Medio millón de euros para salvar la actividad vitivinícola de la Sierra Oeste tras el incendio

Isabel Díaz Ayuso - Foto Comunidad de Madrid
La Comunidad de Madrid moviliza 500.000 euros en ayudas a bodegas y viticultores afectados por el incendio de la Sierra Oeste para recuperar viñedos y actividad.

La presidenta regional, Isabel Díaz Ayuso, anunció este paquete durante su visita a la bodega Las Moradas de San Martín, en San Martín de Valdeiglesias, donde puso el foco en la recuperación de una de las principales zonas vitivinícolas de la región.

“Queda mucho recorrido por delante”, señaló Ayuso, que aseguró que el Ejecutivo autonómico seguirá planteando nuevas medidas a medida que avance la evaluación de los daños provocados por el fuego.

Ayudas directas para bodegas y viticultores

El nuevo paquete contempla diferentes líneas de apoyo en función del impacto sufrido por las explotaciones.

Las bodegas que hayan perdido producción como consecuencia de la merma de calidad de la uva podrán recibir una cantidad fija de 2.500 euros. A esta ayuda se sumarán 1.500 euros por cada hectárea de viñedo quemada para los viticultores.

La Comunidad también ha previsto compensaciones específicas para otros daños provocados por el incendio. Las parcelas que hayan sufrido daños laterales por efecto del calor podrán recibir 200 euros por hectárea, mientras que se contemplan 250 euros por hectárea para aquellas cuya uva no haya podido ser destinada a la elaboración de vino debido a la afección por humo.

El objetivo es cubrir parte del impacto económico sufrido por un sector cuya actividad depende directamente de la recuperación de las cepas y de la calidad de la próxima producción.

Apoyo para recuperar los viñedos afectados

Además de las ayudas directas, el Gobierno regional ofrecerá asesoramiento técnico para solicitar las subvenciones europeas destinadas a la reestructuración y plantación de nuevos viñedos a través de la Intervención Sectorial Vitivinícola.

La medida pretende facilitar que los agricultores puedan recuperar las superficies dañadas y volver a poner en producción aquellas parcelas que hayan quedado afectadas por las llamas.

La Comunidad de Madrid ya había puesto en marcha actuaciones de emergencia tras el incendio.
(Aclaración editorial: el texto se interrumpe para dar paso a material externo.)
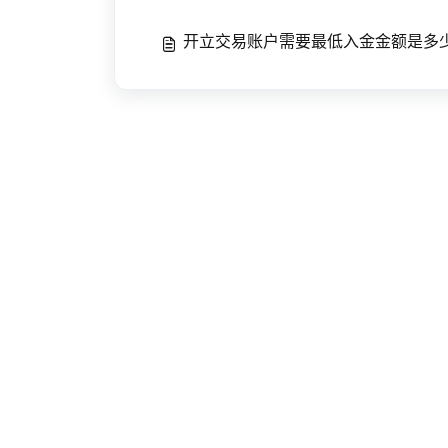
开立交易账户需要最低入金金额是多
Entre ellas figuran riegos de apoyo en los viñedos con capacidad de rebrote, con el propósito de favorecer la recuperación de las cepas.

También se ha colocado alimento cerca de determinadas parcelas para evitar que la fauna silvestre, ante la falta de alimento provocada por el fuego, pudiera dañar los viñedos supervivientes.

Promoción del vino y refuerzo del enoturismo

El paquete anunciado por Díaz Ayuso incorpora también medidas para mantener la llegada de visitantes a la Sierra Oeste y apoyar la actividad de las bodegas.

La Comunidad desarrollará acciones específicas de promoción de los productos de la zona, con especial atención a sus vinos, y reforzará el enoturismo mediante programas específicos y campañas de comunicación.

Estas actuaciones complementarán la subvención anual de 100.000 euros destinada a la asociación Rutas del Vino de Madrid, que busca contribuir a mantener la actividad turística vinculada a las bodegas y a los municipios de la zona.

La estrategia pretende que la recuperación no se limite a las explotaciones agrícolas, sino que alcance también a las actividades económicas vinculadas al turismo, la gastronomía y la promoción de los productos locales.

Unas 626 hectáreas de viñedo resultaron afectadas

La magnitud de los daños explica la importancia de las medidas anunciadas. En una primera evaluación realizada tras el incendio, la Comunidad de Madrid cifró en unas 626 hectáreas la superficie de viñedo afectada, aproximadamente el 10% del total de la subzona de San Martín de Valdeiglesias.

Esta zona representa uno de los principales núcleos de producción vitivinícola de la Comunidad de Madrid. En ella trabajan cerca de 1.000 viticultores y 15 bodegas, y concentra alrededor del 20% de la producción de la Denominación de Origen Vinos de Madrid.

Durante la campaña 2025-2026, la subzona produjo más de 7.000 hectolitros de vino, de acuerdo con los datos facilitados por el Ejecutivo autonómico.

Los viñedos, además, desempeñaron un papel relevante durante el propio incendio. Las parcelas agrícolas actuaron en determinados puntos como espacios de discontinuidad dentro del paisaje forestal, dificultando la propagación de las llamas.

La combinación de viñedos, zonas forestales y otros terrenos agrícolas contribuyó así a frenar el avance del fuego en diferentes áreas de la Sierra Oeste.